Lundi, James a publié un message sur les réseaux sociaux à destination des nombreux détracteurs qui ont, selon lui, douté de lui. Il a énuméré toutes les critiques qui l'ont visées depuis deux ans.

«Ils ont dit que je n'étais plus aussi rapide, plus aussi explosif qu'avant, que la meilleure période de ma carrière était derrière moi, ils ont douté de ma motivation, de ma capacité à diriger mes coéquipiers, de mon investissement, ils ont dit que j'avais perdu mon instinct de tueur, que revenir à la maison était une erreur, que j'avais fait virer l'entraîneur, partir des joueurs, que je ne pourrais pas bien jouer avec Kyrie [Irving] et Kevin [Love], que j'aimais trop mes coéquipiers, que jamais je ne pourrais offrir le titre à ma région natale, etc, etc, etc...» a-t-il écrit. «Mais devinez quoi, ce n'est plus mon problème [...] Hahahaha!!! Oui messieurs», a-t-il conclu.

Le défilé des champion se tiendra mercredi au centre-ville de Cleveland.

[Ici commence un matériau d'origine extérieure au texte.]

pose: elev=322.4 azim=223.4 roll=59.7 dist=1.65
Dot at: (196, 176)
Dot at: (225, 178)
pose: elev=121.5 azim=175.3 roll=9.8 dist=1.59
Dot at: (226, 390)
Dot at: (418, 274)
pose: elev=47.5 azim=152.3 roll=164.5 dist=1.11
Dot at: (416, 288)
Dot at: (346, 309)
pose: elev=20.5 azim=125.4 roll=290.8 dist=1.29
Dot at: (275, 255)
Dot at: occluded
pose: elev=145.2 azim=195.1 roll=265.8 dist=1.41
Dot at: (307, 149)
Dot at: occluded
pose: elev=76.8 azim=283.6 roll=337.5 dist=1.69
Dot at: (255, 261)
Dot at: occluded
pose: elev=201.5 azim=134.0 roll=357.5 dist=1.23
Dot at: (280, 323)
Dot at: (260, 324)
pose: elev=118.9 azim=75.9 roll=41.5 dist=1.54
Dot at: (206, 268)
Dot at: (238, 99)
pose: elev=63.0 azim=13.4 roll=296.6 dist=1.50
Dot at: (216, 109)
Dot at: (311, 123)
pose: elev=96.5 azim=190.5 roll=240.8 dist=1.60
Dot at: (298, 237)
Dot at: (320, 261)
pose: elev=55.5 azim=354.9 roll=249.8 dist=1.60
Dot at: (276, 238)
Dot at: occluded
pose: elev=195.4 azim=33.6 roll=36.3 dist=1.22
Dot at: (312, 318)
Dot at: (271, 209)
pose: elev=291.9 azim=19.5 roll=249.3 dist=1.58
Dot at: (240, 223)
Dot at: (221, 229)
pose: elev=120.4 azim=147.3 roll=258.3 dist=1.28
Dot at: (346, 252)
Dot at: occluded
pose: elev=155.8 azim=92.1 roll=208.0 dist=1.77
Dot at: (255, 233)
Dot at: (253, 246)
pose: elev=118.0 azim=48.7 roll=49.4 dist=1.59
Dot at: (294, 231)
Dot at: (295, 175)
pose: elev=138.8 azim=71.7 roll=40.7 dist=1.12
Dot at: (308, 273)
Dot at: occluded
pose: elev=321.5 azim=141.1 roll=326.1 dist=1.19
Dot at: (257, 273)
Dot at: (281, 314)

Warriors: l'art de se changer les idées

Draymond Green veut garder un certain élan en prenant part aux Jeux de Rio. Klay Thompson compte se changer les idées en regardant son frère Trayce jouer avec les Dodgers de Los Angeles. La fille de trois ans de Stephen Curry, Riley, a aidé à mettre les choses en perspective en lui disant que même s'il a perdu, «c'est correct». Golden State menait la série 3-1 et lundi encore, Thompson se demandait comment tout a pu s'écrouler. «Nous allons retourner en finale, a-t-il dit. Il faut ressentir à quel point ça fait mal et pourquoi c'est si doux de gagner. C'était tellement décevant, parce que nous savons à quel point nous sommes une bonne équipe. Je ne sais pas pour combien de temps la déception va rester, mais elle va finir par disparaître.» Vainqueurs 73 fois en saison régulière (un record), les Warriors ont été battus par un LeBron James déterminé comme jamais et brillamment épaulé. «Je ne vais pas m'apitoyer sur mon sort, a dit Green. Nous avons eu toutes les occasions possibles de fermer les livres. Il faut les féliciter. Ils se sont battus et ils ont gagné. Ça ne sert à rien d'être triste. Il faut plutôt en tirer une leçon.»